## PROBLEM REQUIREMENTS
Please copy the records word for word, starting at the line holding "Write lens after" and ending at the line holding "-0.003536, 0.647879, 0.157079]]", both lines included.

Records from a dataset
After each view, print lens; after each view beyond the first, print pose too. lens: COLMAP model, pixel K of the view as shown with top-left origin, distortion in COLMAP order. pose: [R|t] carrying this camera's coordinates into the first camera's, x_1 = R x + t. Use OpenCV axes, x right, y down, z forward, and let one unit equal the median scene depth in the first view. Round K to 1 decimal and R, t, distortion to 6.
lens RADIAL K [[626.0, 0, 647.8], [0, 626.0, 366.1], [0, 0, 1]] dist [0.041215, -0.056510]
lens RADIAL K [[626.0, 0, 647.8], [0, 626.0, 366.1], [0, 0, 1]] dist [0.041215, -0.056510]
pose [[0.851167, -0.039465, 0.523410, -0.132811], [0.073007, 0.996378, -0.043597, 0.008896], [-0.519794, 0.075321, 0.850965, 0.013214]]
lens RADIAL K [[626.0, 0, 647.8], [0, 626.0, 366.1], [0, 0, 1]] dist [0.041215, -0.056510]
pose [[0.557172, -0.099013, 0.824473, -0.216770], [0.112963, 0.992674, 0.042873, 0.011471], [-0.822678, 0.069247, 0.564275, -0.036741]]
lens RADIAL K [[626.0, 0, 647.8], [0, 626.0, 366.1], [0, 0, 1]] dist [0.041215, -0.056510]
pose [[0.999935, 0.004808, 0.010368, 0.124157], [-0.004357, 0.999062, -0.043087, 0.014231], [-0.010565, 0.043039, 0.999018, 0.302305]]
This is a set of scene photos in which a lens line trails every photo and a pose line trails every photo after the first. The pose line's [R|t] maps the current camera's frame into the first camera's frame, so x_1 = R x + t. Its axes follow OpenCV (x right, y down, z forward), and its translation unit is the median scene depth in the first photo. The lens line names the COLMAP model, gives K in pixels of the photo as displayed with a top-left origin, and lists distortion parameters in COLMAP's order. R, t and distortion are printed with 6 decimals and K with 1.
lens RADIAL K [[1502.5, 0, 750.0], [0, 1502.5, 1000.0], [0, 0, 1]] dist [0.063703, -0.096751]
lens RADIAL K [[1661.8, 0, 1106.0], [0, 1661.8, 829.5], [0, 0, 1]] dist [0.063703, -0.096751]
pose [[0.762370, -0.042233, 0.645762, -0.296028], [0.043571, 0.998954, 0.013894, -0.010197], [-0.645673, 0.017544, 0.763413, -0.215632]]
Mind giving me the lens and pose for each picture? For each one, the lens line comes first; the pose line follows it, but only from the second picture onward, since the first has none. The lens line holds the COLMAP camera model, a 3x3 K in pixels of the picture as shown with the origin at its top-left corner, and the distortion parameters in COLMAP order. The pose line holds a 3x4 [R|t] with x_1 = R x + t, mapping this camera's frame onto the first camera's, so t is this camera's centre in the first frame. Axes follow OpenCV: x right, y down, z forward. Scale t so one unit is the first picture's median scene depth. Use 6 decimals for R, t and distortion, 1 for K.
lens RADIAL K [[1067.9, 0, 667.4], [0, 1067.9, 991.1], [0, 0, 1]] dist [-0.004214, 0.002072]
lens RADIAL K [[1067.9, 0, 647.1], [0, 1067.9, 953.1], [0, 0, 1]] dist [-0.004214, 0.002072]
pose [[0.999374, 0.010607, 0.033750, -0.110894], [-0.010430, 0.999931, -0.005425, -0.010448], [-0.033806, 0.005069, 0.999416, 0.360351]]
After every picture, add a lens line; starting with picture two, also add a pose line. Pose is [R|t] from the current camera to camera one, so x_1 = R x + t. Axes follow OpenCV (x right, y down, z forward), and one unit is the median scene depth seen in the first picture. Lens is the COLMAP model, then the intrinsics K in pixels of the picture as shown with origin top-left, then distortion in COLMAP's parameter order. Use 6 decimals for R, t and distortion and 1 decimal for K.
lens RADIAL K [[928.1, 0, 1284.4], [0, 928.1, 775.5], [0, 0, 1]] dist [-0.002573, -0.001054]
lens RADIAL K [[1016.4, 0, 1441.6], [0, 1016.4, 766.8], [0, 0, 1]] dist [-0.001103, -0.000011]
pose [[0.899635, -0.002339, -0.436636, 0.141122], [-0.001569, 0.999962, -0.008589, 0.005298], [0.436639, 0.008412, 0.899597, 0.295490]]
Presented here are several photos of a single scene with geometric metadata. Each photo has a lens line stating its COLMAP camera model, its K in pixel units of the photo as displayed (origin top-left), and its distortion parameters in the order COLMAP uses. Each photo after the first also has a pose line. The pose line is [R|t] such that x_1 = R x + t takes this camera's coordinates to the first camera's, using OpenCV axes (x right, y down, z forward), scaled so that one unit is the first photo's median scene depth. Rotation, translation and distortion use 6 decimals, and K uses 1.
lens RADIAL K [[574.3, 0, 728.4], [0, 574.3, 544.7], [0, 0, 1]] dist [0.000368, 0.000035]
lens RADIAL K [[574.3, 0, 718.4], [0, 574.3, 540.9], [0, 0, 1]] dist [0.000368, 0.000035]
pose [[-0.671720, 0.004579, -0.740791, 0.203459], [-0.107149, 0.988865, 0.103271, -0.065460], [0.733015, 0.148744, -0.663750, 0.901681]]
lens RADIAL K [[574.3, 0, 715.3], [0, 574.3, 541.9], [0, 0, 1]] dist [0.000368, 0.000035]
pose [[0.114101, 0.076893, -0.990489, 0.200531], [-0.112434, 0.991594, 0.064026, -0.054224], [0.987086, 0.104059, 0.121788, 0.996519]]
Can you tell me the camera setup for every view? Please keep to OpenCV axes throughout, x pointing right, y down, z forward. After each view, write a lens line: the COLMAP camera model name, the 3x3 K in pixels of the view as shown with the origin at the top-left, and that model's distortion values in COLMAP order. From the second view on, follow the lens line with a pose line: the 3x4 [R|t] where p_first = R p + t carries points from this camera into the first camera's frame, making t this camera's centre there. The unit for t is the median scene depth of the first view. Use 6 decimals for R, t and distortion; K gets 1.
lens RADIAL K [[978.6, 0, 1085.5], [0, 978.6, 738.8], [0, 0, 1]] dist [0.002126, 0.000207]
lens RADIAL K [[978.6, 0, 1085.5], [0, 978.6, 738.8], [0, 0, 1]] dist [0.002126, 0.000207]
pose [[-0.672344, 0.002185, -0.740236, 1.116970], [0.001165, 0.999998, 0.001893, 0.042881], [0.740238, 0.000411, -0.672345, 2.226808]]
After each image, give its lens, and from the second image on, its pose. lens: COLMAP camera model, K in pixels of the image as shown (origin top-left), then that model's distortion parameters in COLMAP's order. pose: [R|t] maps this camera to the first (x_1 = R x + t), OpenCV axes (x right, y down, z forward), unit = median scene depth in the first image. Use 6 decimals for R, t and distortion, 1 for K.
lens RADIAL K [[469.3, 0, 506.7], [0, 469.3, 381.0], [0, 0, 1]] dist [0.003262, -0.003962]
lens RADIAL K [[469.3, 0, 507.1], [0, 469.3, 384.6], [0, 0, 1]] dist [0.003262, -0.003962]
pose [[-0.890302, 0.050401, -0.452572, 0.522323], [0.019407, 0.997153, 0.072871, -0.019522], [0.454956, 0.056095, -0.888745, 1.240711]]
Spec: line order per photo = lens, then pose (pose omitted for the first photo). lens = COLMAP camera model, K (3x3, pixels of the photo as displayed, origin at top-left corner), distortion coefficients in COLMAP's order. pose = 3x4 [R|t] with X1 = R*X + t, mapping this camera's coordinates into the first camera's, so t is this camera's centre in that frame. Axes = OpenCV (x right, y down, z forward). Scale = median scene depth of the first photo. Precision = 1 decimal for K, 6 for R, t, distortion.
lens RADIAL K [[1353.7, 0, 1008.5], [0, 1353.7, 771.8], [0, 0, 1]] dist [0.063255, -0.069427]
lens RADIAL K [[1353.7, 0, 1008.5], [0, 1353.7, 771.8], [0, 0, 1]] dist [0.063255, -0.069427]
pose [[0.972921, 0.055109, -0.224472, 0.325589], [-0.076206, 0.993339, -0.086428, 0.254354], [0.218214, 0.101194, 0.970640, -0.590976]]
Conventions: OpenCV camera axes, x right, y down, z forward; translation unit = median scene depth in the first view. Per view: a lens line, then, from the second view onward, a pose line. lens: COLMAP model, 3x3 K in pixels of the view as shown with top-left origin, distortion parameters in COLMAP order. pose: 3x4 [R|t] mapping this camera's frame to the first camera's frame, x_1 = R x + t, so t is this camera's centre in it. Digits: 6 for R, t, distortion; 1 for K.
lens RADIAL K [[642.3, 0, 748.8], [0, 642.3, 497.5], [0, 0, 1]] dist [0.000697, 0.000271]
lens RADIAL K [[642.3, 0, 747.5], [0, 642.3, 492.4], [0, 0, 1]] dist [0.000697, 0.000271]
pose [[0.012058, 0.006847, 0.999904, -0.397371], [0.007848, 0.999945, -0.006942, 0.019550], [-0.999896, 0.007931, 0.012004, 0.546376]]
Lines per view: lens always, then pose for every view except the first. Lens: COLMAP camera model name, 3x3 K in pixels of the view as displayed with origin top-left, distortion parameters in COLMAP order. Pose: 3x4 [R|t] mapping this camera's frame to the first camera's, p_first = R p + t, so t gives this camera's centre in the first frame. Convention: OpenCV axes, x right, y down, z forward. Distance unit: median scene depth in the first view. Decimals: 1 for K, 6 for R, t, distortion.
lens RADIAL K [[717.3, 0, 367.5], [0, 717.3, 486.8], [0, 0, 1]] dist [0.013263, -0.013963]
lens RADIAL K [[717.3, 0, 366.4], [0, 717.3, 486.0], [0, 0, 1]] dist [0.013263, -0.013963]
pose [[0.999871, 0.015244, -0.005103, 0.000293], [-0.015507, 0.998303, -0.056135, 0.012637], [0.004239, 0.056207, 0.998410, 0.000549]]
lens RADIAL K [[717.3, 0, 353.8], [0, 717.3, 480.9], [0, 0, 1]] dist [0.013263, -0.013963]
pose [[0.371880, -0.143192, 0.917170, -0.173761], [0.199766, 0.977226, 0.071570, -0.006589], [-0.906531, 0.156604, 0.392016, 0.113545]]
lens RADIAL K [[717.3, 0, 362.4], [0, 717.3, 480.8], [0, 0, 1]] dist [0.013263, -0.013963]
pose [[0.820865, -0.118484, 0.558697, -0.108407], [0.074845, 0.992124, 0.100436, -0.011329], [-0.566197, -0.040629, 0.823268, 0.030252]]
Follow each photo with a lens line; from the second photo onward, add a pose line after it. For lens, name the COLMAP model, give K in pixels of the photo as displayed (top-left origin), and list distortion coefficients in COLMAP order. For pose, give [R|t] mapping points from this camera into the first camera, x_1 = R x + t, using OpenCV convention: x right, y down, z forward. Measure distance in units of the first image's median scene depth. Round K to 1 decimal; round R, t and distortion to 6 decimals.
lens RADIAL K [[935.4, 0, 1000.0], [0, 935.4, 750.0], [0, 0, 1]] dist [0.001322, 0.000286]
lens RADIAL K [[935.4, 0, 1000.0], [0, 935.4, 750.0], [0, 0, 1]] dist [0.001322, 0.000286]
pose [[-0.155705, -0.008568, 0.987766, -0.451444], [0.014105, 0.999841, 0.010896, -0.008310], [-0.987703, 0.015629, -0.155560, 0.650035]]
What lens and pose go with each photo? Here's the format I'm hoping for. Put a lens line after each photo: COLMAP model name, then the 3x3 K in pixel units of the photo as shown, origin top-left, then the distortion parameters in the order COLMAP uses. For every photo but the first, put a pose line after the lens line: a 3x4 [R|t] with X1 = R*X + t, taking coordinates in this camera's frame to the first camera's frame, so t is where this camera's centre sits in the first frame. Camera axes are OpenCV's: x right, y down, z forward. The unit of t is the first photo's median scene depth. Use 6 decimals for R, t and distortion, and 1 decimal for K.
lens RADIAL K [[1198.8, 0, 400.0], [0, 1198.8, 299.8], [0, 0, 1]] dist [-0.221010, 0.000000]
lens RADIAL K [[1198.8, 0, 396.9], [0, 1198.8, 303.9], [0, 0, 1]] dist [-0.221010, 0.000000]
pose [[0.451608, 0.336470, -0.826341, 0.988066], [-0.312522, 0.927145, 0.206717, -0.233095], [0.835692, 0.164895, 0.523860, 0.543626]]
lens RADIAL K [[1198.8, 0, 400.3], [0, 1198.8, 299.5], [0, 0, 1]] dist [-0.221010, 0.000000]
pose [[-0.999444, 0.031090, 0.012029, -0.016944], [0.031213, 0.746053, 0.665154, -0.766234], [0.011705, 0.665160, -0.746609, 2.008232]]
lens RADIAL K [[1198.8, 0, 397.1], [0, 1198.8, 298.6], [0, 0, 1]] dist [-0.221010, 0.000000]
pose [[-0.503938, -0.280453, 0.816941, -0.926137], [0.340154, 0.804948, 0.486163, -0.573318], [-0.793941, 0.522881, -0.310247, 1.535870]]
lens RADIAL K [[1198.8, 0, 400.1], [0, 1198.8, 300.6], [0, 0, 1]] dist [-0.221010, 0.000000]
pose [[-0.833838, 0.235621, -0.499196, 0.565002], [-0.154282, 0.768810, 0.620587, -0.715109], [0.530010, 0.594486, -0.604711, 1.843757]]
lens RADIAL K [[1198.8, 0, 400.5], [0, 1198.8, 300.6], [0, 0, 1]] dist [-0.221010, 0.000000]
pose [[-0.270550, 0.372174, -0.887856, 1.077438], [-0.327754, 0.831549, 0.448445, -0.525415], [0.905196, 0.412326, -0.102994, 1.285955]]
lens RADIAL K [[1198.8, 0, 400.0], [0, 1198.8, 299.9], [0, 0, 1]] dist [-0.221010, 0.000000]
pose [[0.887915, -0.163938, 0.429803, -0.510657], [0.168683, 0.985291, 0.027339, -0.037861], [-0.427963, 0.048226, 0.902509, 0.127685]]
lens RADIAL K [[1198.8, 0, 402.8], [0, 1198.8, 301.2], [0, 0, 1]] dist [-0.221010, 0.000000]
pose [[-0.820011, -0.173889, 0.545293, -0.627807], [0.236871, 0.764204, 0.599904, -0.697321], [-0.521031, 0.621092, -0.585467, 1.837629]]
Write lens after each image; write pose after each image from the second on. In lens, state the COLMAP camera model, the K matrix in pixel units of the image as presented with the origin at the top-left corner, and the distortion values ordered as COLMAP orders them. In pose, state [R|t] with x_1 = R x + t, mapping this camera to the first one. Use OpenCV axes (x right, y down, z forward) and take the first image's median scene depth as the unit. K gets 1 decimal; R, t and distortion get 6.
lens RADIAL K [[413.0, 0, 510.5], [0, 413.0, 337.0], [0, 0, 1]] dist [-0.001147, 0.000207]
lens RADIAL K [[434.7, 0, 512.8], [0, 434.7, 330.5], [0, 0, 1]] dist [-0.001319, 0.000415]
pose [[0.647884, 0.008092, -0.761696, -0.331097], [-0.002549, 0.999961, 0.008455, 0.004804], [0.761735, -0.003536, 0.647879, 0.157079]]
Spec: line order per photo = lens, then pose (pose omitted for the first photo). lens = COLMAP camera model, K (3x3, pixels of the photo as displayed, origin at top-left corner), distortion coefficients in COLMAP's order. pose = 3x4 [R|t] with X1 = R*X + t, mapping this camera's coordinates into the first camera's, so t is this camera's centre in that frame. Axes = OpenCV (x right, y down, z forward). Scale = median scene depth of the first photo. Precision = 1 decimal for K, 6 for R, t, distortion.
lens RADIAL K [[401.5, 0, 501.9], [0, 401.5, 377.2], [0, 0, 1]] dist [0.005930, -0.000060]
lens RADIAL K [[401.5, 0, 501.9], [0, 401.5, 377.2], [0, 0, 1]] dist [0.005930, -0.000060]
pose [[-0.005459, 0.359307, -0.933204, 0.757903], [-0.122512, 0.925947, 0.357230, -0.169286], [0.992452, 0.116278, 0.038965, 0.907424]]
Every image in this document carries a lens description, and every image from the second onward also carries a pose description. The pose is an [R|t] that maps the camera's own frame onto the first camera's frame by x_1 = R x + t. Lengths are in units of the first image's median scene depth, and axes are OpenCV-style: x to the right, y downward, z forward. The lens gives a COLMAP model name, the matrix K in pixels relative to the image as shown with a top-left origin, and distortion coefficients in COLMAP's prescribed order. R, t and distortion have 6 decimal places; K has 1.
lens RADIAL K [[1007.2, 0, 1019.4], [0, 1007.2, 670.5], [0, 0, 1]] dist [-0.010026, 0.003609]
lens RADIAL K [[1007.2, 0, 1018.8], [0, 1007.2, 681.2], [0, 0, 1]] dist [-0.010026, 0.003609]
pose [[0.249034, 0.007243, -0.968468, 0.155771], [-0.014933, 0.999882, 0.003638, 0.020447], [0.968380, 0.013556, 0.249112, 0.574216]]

## TASK OUTPUT
Write lens after each image; write pose after each image from the second on. In lens, state the COLMAP camera model, the K matrix in pixel units of the image as presented with the origin at the top-left corner, and the distortion values ordered as COLMAP orders them. In pose, state [R|t] with x_1 = R x + t, mapping this camera to the first one. Use OpenCV axes (x right, y down, z forward) and take the first image's median scene depth as the unit. K gets 1 decimal; R, t and distortion get 6.
lens RADIAL K [[413.0, 0, 510.5], [0, 413.0, 337.0], [0, 0, 1]] dist [-0.001147, 0.000207]
lens RADIAL K [[434.7, 0, 512.8], [0, 434.7, 330.5], [0, 0, 1]] dist [-0.001319, 0.000415]
pose [[0.647884, 0.008092, -0.761696, -0.331097], [-0.002549, 0.999961, 0.008455, 0.004804], [0.761735, -0.003536, 0.647879, 0.157079]]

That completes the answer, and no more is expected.